● **PASSAGE PROVIDED**:
○ ○ ○ ○ ○ ○ ○

Going into February, I feel a little behind on the bike (I was hoping 100 miles would be more in my comfort zone instead of doing it once and it being REALLY FUCKING HARD), but I’m less worried about it then I was this time last week.   I’m ready to shift from all-crotch-smashy-against-my-bike-saddle-all-the-time January to training a little more evenly in February, making my foray into the longer-than-half-marathon runs so I can test the waters in that sport.

I’m planning on this block (and maybe more in the future) of 2 weeks on/1 week off.  I think if I have a shorter time to rest week, I can push myself a little harder.  Also – last week was rest week and kinda not that restful, so I can definitely see the value having a stepback week sooner than later where we don’t have errands evvvvry day after work and I don’t do a 7+ hour ride.

What, your rest weeks don’t involve riding 100 miles?  Pffft. 🙂

Week 1 of block 2 (this week):

  • Long run of 2 hours/10 miles.  Already done.  I hoped to maybe extend it closer to 3/15 miles, but I did it so close to my long ride that 10 miles was super hard enough.  Another hour run easy on the plan tomorrow and that’s it for runs.
  • 6 hour bike race.  I want to get as close to 100 miles as I can.  Even if I fall short, I’ll get to spend 6 hours of QT on a closed course with Death Star and notch another solid outdoor long ride.  Backing this up with mostly easy, short bikes the rest of the week.
  • 3k+ long swim and a lunchtime shorter speedier swim.
  • A more balanced week.  My bike streak is done, and while I believe it did me lots good, I will be MORE than happy to not hop on my trainer every 12-36 hours and spend some of that time running and swimming.

Week 2 of block 2 (next week):

  • Long run of 3-4 hours.  At least 15, up to 20 if I’m feeling good.  I’m actually blocking my long workout of the week off for this instead of a bike.  And, this will be the last big workout before a rest week, so if I feel awesome and go for the 20, I can immediately transition to rest week, I don’t have to *save* anything.  I’ll back this up with a *little* more mid-week volume (probably 2×1 hour runs, one slightly faster than slog pace).
  • Backing off on the cycling volume for one week.  No long ride, but 3-4 hours of quality riding and 1-2 hours recovery happy fun riding throughout the week.
  • 3-4k long swim.  Race distance would be great, if not, at least an hour session plus a shorter lunch speed session.

Rest week:

I haven’t planned this one out yet, but I’m hoping to spend some good QT in the pool.  Swimming is recovery to me.  Even a long swim makes me feel awesome the next day.  As for the rest of the week, I could approach it with little mid-week volume and a long effort on the weekend, or just a consistent 1-2 hours max daily.  It might be nice to just roll through some comfortable sessions and give my mental toughness a week off.  I’ll have to see how I feel.

○ ○ ○ ○ ○ ○ ○

● **ACTIVITY LIST**:
1. According to the training plan post, what pattern of weeks will the current block follow?
2. Resume the training plan post, picking up right after its final sentence.

● **EXTRACTED DATA**:

○ ○ ○ ○ ○ ○ ○

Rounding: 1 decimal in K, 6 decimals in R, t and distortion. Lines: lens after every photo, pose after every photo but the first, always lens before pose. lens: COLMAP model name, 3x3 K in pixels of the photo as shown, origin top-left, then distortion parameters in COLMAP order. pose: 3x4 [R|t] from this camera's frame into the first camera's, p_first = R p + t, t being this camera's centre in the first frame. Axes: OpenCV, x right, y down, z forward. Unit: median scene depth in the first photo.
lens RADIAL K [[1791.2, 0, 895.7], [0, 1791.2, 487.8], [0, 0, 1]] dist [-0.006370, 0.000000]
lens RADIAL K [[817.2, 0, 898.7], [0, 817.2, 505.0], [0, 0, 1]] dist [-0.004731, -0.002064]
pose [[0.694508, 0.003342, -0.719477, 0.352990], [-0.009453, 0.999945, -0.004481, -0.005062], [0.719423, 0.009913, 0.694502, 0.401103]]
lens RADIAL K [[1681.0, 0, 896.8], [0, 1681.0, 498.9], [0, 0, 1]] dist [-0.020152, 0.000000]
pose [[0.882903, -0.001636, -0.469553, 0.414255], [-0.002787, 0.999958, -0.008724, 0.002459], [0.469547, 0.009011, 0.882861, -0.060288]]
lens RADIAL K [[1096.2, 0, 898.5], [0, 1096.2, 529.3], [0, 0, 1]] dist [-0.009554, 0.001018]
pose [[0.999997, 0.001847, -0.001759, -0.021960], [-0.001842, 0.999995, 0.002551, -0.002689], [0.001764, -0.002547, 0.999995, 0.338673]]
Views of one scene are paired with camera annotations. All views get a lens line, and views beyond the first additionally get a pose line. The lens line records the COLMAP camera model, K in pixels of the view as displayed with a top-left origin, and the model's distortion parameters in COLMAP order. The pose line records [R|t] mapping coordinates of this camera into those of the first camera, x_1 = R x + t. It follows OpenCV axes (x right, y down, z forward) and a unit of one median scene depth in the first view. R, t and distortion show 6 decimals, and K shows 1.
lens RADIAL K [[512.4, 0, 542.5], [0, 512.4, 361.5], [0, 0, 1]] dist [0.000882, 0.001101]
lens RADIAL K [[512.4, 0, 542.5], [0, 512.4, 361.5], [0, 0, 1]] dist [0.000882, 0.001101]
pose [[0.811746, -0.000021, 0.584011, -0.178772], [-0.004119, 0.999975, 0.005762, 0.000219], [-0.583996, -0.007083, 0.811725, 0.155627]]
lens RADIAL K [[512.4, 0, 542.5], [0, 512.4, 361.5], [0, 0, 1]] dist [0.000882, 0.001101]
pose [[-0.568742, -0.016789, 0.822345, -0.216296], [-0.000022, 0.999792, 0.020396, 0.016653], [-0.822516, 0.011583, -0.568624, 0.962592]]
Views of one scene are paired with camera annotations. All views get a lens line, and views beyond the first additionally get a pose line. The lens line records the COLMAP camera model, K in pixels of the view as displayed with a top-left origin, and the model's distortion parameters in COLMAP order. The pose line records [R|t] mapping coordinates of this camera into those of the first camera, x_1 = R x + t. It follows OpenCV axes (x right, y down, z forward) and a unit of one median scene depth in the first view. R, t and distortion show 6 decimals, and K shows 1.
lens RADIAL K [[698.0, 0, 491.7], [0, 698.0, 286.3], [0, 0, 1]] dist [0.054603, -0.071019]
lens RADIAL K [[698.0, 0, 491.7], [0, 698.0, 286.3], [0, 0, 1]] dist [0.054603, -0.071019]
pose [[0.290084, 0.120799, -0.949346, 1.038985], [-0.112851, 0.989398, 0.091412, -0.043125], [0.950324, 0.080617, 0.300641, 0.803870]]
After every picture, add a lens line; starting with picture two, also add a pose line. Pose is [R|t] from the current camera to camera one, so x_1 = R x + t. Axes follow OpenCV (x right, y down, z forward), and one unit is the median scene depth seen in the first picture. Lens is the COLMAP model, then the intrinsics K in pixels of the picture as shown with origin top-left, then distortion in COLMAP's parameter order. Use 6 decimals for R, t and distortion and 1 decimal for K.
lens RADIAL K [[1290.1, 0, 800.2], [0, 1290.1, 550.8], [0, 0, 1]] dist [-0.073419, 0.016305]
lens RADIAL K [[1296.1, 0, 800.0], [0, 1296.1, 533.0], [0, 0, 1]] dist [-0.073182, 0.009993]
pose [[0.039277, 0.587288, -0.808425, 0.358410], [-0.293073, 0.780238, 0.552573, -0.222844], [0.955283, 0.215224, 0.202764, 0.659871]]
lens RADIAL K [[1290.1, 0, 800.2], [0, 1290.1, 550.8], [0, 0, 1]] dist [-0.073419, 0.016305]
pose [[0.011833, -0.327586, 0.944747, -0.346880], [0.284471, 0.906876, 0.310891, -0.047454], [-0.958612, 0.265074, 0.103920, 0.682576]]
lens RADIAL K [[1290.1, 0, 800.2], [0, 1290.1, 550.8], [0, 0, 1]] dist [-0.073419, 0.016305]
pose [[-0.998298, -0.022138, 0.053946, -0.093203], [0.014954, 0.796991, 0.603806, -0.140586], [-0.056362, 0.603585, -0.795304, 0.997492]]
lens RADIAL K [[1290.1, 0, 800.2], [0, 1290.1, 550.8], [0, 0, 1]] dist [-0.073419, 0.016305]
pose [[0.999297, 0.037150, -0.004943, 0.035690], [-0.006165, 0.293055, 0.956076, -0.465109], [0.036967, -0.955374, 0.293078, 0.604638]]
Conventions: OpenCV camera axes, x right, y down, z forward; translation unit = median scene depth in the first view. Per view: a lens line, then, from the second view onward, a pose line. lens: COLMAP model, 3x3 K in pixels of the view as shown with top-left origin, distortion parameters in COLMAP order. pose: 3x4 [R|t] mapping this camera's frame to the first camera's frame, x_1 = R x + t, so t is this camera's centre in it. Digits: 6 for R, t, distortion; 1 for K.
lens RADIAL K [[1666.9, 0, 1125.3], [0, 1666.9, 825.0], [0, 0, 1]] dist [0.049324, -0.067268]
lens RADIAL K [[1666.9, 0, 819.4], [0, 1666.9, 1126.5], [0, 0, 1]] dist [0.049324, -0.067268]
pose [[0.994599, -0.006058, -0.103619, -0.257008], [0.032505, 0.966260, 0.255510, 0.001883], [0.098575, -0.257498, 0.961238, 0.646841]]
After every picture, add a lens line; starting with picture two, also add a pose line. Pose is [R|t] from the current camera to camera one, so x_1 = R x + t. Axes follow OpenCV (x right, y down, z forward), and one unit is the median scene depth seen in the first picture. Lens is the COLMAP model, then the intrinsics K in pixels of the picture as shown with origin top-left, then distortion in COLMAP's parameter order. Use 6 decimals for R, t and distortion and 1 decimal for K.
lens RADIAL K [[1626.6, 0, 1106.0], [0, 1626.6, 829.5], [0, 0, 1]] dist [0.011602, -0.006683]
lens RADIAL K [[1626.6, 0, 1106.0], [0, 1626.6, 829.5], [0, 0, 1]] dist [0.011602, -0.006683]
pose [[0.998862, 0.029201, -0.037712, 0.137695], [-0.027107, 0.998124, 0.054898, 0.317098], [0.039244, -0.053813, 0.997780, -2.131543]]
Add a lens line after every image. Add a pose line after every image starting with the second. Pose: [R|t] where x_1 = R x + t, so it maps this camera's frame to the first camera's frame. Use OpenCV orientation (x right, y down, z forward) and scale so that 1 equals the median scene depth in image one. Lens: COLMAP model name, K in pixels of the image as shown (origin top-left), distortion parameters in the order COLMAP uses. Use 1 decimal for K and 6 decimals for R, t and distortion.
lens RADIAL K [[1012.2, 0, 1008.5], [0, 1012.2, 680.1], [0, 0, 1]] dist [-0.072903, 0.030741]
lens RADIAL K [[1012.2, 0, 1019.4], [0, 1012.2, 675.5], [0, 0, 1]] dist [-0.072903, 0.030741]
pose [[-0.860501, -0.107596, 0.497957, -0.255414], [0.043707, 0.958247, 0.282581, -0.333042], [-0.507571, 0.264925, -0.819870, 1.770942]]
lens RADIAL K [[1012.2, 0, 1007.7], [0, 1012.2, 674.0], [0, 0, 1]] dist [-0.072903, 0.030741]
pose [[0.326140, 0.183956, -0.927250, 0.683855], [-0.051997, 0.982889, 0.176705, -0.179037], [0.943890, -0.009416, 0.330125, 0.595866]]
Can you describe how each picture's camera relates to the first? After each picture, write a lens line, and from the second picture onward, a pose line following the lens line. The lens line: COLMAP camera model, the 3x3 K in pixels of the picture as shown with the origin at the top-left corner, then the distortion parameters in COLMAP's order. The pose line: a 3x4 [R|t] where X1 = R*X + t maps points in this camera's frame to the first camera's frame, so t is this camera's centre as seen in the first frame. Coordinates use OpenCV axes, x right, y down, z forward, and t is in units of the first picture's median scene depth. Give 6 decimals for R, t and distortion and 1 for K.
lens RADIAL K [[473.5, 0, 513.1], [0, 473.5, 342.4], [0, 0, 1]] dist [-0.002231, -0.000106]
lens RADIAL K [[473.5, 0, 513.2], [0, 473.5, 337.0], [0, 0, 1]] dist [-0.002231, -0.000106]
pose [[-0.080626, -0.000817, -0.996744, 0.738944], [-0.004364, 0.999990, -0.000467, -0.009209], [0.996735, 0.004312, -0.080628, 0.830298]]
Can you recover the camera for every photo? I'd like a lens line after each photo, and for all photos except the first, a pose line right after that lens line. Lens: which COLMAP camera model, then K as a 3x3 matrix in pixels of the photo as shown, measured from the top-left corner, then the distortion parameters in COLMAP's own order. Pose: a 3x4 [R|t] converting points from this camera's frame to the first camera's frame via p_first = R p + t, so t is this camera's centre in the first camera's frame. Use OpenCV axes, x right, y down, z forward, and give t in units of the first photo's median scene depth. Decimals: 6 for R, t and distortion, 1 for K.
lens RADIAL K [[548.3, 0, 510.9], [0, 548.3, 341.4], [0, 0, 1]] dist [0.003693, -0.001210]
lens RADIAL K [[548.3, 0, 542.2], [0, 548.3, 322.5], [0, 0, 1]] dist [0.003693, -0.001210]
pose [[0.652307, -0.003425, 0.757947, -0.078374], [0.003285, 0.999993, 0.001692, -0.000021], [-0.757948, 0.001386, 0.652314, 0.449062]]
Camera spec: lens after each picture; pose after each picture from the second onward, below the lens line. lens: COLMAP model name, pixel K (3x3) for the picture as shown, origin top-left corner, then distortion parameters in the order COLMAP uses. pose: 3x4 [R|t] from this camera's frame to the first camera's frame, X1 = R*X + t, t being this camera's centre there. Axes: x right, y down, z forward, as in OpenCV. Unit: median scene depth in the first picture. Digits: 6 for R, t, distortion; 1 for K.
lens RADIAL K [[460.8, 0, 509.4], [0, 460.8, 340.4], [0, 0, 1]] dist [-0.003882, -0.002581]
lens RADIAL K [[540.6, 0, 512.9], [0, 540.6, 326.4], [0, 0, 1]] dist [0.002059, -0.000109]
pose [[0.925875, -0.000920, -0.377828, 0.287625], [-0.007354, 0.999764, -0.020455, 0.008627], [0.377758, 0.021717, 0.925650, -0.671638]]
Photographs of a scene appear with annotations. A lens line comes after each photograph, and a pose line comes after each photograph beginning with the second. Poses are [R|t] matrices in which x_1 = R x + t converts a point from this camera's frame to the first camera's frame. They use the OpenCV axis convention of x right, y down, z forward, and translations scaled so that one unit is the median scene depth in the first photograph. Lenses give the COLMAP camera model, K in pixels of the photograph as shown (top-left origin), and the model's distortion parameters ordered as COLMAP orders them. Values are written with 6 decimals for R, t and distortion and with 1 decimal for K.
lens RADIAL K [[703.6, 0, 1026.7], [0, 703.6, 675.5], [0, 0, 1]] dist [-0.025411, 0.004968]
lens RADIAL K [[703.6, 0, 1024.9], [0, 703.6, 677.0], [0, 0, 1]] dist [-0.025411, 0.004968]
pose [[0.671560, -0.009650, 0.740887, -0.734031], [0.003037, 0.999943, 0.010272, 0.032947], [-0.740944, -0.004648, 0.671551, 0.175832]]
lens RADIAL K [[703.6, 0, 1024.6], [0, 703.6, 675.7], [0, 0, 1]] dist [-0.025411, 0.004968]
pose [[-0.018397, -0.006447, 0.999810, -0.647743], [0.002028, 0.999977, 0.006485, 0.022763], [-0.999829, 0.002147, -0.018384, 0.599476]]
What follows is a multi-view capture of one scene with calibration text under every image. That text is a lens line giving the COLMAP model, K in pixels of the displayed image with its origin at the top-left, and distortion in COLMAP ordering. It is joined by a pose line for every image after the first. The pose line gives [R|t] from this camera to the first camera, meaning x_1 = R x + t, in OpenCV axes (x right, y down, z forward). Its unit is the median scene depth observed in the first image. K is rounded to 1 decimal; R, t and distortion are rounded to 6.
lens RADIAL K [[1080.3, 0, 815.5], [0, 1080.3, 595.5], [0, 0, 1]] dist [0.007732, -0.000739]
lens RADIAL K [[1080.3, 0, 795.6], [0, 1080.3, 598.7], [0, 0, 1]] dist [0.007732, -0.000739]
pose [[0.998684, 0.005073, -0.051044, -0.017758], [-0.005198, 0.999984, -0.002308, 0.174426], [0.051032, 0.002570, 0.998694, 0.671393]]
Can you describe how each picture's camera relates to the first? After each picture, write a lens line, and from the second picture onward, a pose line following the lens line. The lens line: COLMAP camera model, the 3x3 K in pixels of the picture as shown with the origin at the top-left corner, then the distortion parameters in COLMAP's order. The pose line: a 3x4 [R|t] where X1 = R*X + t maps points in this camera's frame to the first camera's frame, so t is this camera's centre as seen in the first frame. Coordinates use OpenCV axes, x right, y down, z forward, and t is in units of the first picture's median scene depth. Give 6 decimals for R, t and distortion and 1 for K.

○ ○ ○ ○ ○ ○ ○

● **PER-TASK ANSWERS**:
1. Two weeks on, one week off.

2.
Next block (Feb 20th and beyond):

I’m still struggling with what’s next and to be honest, I think I’ll have to evaluate how this block went and what I need to work on.  Do I need more cycling or running work?   When should I do my two “big days“?  Do I feel like I need more volume or can I back off a little and work more speed? How absolutely BEAT am I?  Should I do 2 or 3 weeks on before a rest week?  What life stuff do I need to work around?

Only time will tell.  But, I definitely have goals.  Let’s list them, shall we?

  • 20 mile run once, 15+ run at least once
  • 4k swim at least twice
  • Two outdoor long rides approaching 100 miles.  Now that I’ve hit the mark once and have two “long days” planned a bit later in the cycle, I’m not as hyper-focused on triple digits, but the effort should be there.
  • 2-3 sessions per week that are harder than an easy slog (cycle class or videos, pool speedwork, some intervals that are faster than 11-12 min/mile run, etc)
  • Weights twice a week.  Get into the gym at least a couple times to lift the slightly heavier stuff.  One non-dozen set each week since it’s kind of getting easy now.
  • Continue with the boots, rolling, and/or stretching everyday game.  It’s really helping.

And, to round out February, I have some non-triathlon related goals. The big focus of the month is IRONMAN TRAINING.  Everything else that needs to fall off to hit that hard?  It’s fine.  I’ll worry about my to do list and how my house looks in May.  But, I would like to accomplish some things, so it’s worth putting them out there.

It was a month of balancing a LOT of the sporty sporty with a little of the beers.  February will be much the same.

Healthy Living Stuff:

  • Even if the beer-only embargo is lifted, don’t be an ass about drinks.
    • Beer on weekdays, other stuff on weekends/special occasions.
    • Don’t average more drinks than January.  Training hours will be going up.  Beer counts should not.
  • Continue to track my food and weigh every day and aim for the proper ratios.  It will be GREAT to have this data.
  • Water.  it’s always harder for me in the winter.  Most days I’m getting my ~64 oz but I should be drinking more if I’m training.  I should be getting that PLUS some during workouts.
  • Realize that cooking during the week is probably not going to happen and my limit for batch cooking on the weekends is lower than normal.  Put together SUPER easy meals and plan for healthy take out options in between.
  • Priorities go in this order: eating good food to fuel my workouts THEN trying to maintain a deficit.  Both are good, but the former is more important than the latter.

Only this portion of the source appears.